● **WORK INSTRUCTION A**:
Answer the following questions using the call transcript:
(i) What value did management consider right for GLAIC, given its future cash flows and dividend stream?
(ii) How long is the investigation period that CFIUS agreed to focus on?
(iii) Which firm is Sean Dargan with?
● **WORK INSTRUCTION B**:
Revise the passage of the call transcript starting with "Ryan, thanks for" and going on through "out as well?", replacing "productive conversations" with "constructive discussions".

● **DOCUMENT TEXT**:
- - -
We can now take our first question. It comes from Ryan Krueger of KBW. Please go ahead sir. Ryan Krueger - Keefe, Bruyette & Woods, Inc.: Hi, thanks. Good morning. First question on CFIUS, given the short-end review period this time, is it your expectation that they will make a final decision one way or another at the end of this review period?

Thomas J. McInerney - Genworth Financial, Inc.

Management

Ryan, thanks for your question. The first thing I would say is, I think we're having productive conversations with CFIUS. And of course we're encouraged that they agreed to focus on the 45-day investigation period. I think the third-party U.S. data security provider has made a difference. But hard to tell where we'll end up. And at this point, obviously we can't give any assurances on where CFIUS will end up. We would hope that we will reach a conclusion by the end of this review period. But it is possible that it continues after that depending on where the conversations go. Ryan Krueger - Keefe, Bruyette & Woods, Inc.: Got it. And then on Delaware, was the value of GLAIC the only heated (30:25) agreement that there was from Delaware in terms of approving the merger or were there other issues you need to work out as well?

Thomas J. McInerney - Genworth Financial, Inc.

Management

Yeah. Ryan, another key question. I would say that Delaware, Virginia, North Carolina, New York are all states that have to approve the transaction, generally have been supportive of the transaction because of the capital benefits, and Kelly and I talked about the $1.5 billion that we're going to repurpose from Oceanwide in the new capital plan, but I think they are supportive of the deal. It has always been an issue because we – and I gave the reasons that we wanted to do the un-stacking, but we felt that the right value given the future cash flows and dividend stream for GLAIC was $700 million. Delaware and their advisor saw it differently. And while we tried to get to a meaningful place to do the un-stacking, we ultimately, Oceanwide and Genworth concluded that it made more sense to move forward at this point to no longer pursue the un-stacking and go forward with the transaction without that. We now have to redo the Form A filings in the states, go back to all the regulators with the new structure of the deal, but I'm confident that Delaware and Virginia, and the other regulators are comfortable with the transaction, and without the un-stacking. Ryan Krueger - Keefe, Bruyette & Woods, Inc.: Thanks. And then one last one just on the comments that you have no intention to contribute additional capital to GLAIC, would that still be the case in a scenario where GLAIC's capital position deteriorates to the point that there was regulator intervention? Would it still be the position of the parent company that you would not put in additional capital in it in any circumstance?

Thomas J. McInerney - Genworth Financial, Inc.

Management

We've had a lot of conversations with the regulators during the last three years to five years, and I think we've made it very clear, and I think they understand this that we've had a cumulative losses of $2.7 billion from the legacy books, we have $2.7 billion of capital in the companies, the life companies, and then that plus the future premium increases and good management of the in-force and the claims, we believe is sufficient to run the businesses going forward. And at this point given that and given the trends, and we are doing very well on our multi-year rate action plan as long as we stay on that, we think the capital ratios will be fine and above the minimums that you're talking about. Ryan Krueger - Keefe, Bruyette & Woods, Inc.: Great. Thank you.

Operator

Operator

Thank you, sir. We may now move along to our next question. It comes from Sean Dargan of Wells Fargo. Your line is open, sir. Please go ahead.
- - -
● **DATA BELOW**:
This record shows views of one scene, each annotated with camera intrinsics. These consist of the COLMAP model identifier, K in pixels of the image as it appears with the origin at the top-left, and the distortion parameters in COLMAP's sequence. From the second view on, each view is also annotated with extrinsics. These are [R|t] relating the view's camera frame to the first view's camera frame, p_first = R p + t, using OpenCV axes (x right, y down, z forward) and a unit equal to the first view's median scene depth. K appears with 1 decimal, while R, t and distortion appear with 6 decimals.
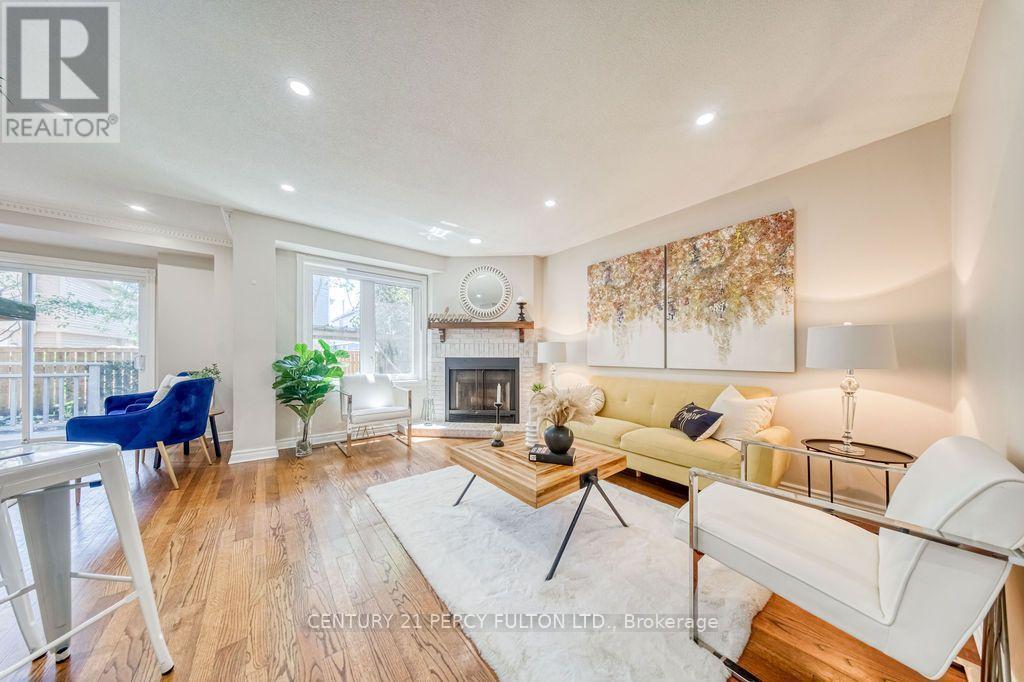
lens RADIAL K [[303.3, 0, 506.4], [0, 303.3, 355.8], [0, 0, 1]] dist [0.000596, -0.000077]
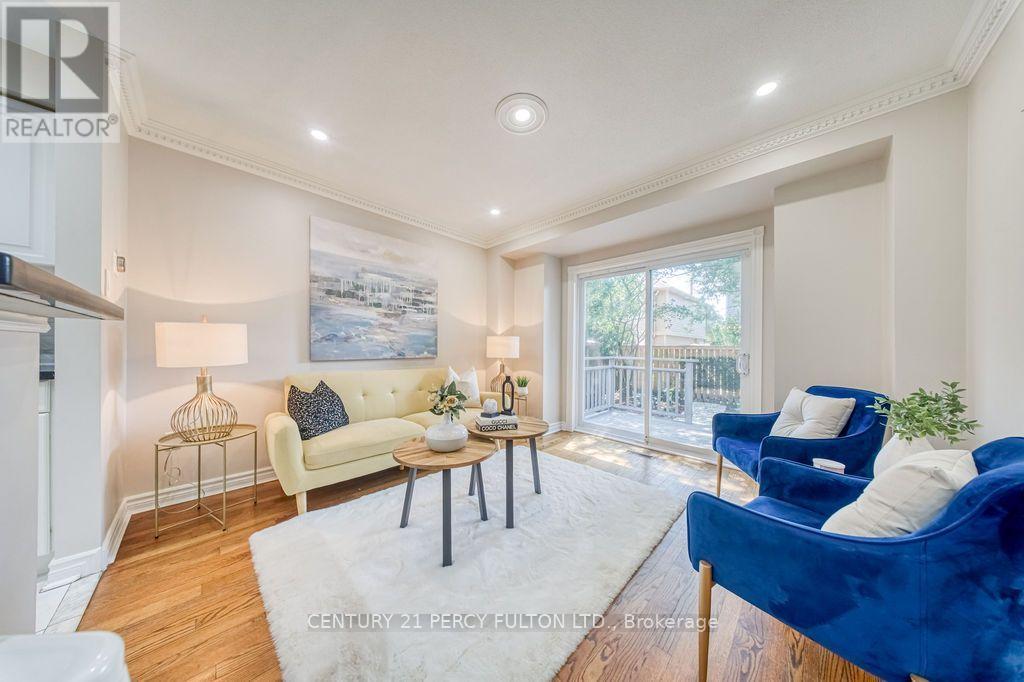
lens RADIAL K [[303.3, 0, 506.4], [0, 303.3, 355.8], [0, 0, 1]] dist [0.000596, -0.000077]
pose [[0.116077, 0.023474, -0.992963, -0.381629], [-0.012017, 0.999681, 0.022228, -0.004820], [0.993167, 0.009353, 0.116322, 0.245241]]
- - -
● **EXERCISE RESPONSE A**:
(i) $700 million
(ii) 45 days
(iii) Wells Fargo

● **EXERCISE RESPONSE B**:
Ryan, thanks for your question. The first thing I would say is, I think we're having constructive discussions with CFIUS. And of course we're encouraged that they agreed to focus on the 45-day investigation period. I think the third-party U.S. data security provider has made a difference. But hard to tell where we'll end up. And at this point, obviously we can't give any assurances on where CFIUS will end up. We would hope that we will reach a conclusion by the end of this review period. But it is possible that it continues after that depending on where the conversations go. Ryan Krueger - Keefe, Bruyette & Woods, Inc.: Got it. And then on Delaware, was the value of GLAIC the only heated (30:25) agreement that there was from Delaware in terms of approving the merger or were there other issues you need to work out as well?